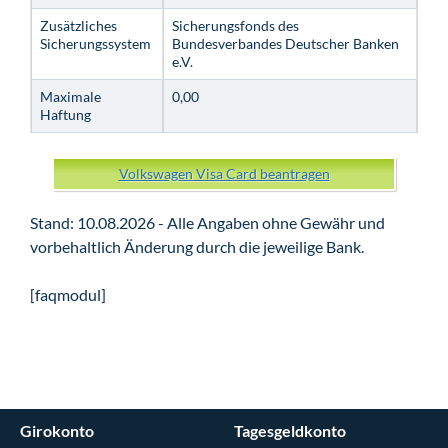
Zusätzliches
Sicherungsfonds des
Sicherungssystem
Bundesverbandes Deutscher Banken
e.V.
Maximale
0,00
Haftung
Volkswagen Visa Card beantragen
Stand: 10.08.2026 - Alle Angaben ohne Gewähr und
vorbehaltlich Änderung durch die jeweilige Bank.
[faqmodul]
Girokonto
Tagesgeldkonto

• • • •

Instructions to follow:
Since only the text is needed, retype the data above exactly and omit the pictures.

Solution to the exercise:
Zusätzliches
Sicherungsfonds des
Sicherungssystem
Bundesverbandes Deutscher Banken
e.V.
Maximale
0,00
Haftung
Volkswagen Visa Card beantragen
Stand: 10.08.2026 - Alle Angaben ohne Gewähr und
vorbehaltlich Änderung durch die jeweilige Bank.
[faqmodul]
Girokonto
Tagesgeldkonto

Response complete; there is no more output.